_Vorgegebener Text_:
Familienrechtlerin für klare Absprachen: „Ehevertrag muss Pflicht werden“
Partner sollten vor der Heirat vereinbaren, wer wie viel erwerbstätig ist. Dafür spricht sich Melanie Ulbrich vom Familienrechtsverband Isuv aus.
taz: Frau Ulbrich, zur Midlife-Crisis gehört bei vielen Paaren die Scheidung, und dann geht es oft ans Ersparte: Ohne Ehevertrag muss der reichere Partner dem anderen die Hälfte des Vermögens und der Rentenansprüche geben, die er während der Ehe erwirtschaftet hat. Dieser Zugewinn- und Versorgungsausgleich stammt aus der Zeit, als es Standard war, dass nur der Mann Geld verdient und nur die Frau die Kinder betreut. Sind diese Ausgleichsregeln noch gerecht?

_Datenzeilen_:
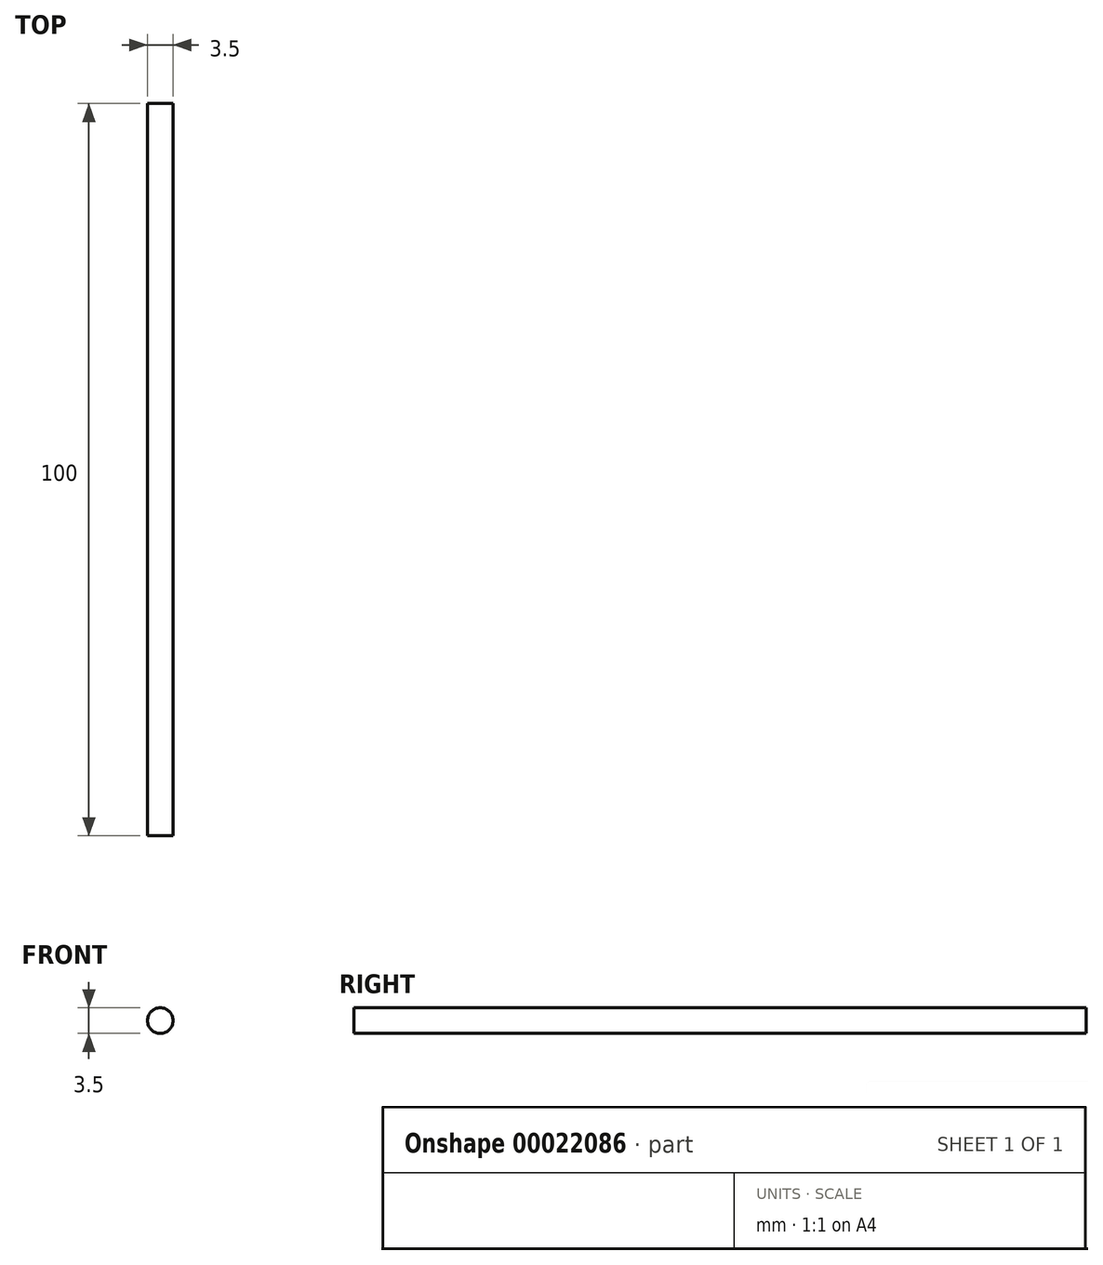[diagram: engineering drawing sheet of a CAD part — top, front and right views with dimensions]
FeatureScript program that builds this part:
annotation { "Feature Type Name" : "Feature", "Feature Type Description" : "" }
export const myFeature = defineFeature(function(context is Context, id is Id, definition is map)
    precondition{}
    {
        {
            var Q0;
            Q0=qCreatedBy(makeId("Front.planeOp"),FACE);
            var sketch = newSketch(context, id + "F0", { "sketchPlane" : qUnion([Q0])});
            skCircle(sketch, "E0", {"center": v(0, 0) * mm, "radius": 1.75 * mm});
            skSolve(sketch);
        }
        {
            var Q0;
            Q0=makeQuery(id+"F0.imprint","IMPRINT",FACE,{"disambiguationData":[TD([[makeQuery(id+"F0.imprint","IMPRINT",EDGE,{"derivedFrom":sQuery(id+"F0.wireOp",EDGE,"E0")}),1.0]])]});
            extrude(context, id + "F1", {"entities" : qUnion([Q0]), "depth" : 100 * mm});
        }
    });
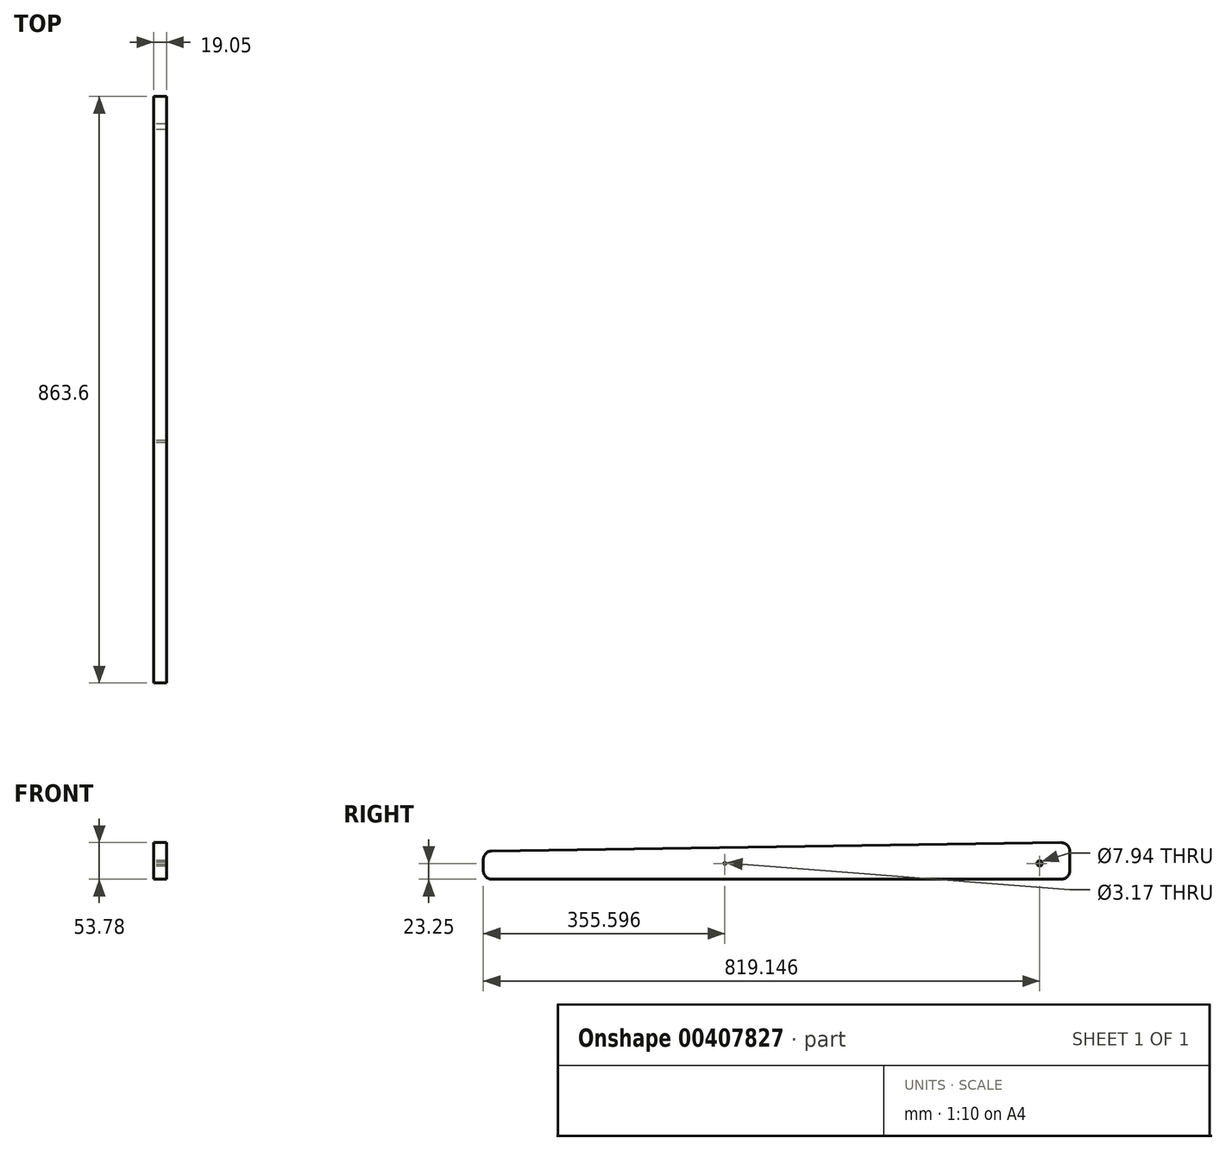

_Aufgaben_:
A. Prüfe anhand des Textes zum Ehevertrag, ob die folgenden Aussagen stimmen: (i) Melanie Ulbrich gehört zum Familienrechtsverband Isuv. (ii) Ohne Ehevertrag muss der reichere Partner dem anderen ein Drittel seines Vermögens abgeben. (iii) Partner sollten vor der Heirat vereinbaren, wer wie viel erwerbstätig ist. Antworte jeweils mit Ja oder Nein und belege das mit den entscheidenden Worten aus dem Text.
B. Schreib aus dem Text zum Ehevertrag wortgetreu den Teil ab, der mit den Worten „Familienrechtlerin für klare“ anfängt und mit „Ausgleichsregeln noch gerecht?“ aufhört.

_Lösungen_:
A.
(i) Ja: „Melanie Ulbrich vom Familienrechtsverband Isuv“
(ii) Nein: „muss der reichere Partner dem anderen die Hälfte des Vermögens und der Rentenansprüche geben“
(iii) Ja: „Partner sollten vor der Heirat vereinbaren, wer wie viel erwerbstätig ist.“

B.
Familienrechtlerin für klare Absprachen: „Ehevertrag muss Pflicht werden“
Partner sollten vor der Heirat vereinbaren, wer wie viel erwerbstätig ist. Dafür spricht sich Melanie Ulbrich vom Familienrechtsverband Isuv aus.
taz: Frau Ulbrich, zur Midlife-Crisis gehört bei vielen Paaren die Scheidung, und dann geht es oft ans Ersparte: Ohne Ehevertrag muss der reichere Partner dem anderen die Hälfte des Vermögens und der Rentenansprüche geben, die er während der Ehe erwirtschaftet hat. Dieser Zugewinn- und Versorgungsausgleich stammt aus der Zeit, als es Standard war, dass nur der Mann Geld verdient und nur die Frau die Kinder betreut. Sind diese Ausgleichsregeln noch gerecht?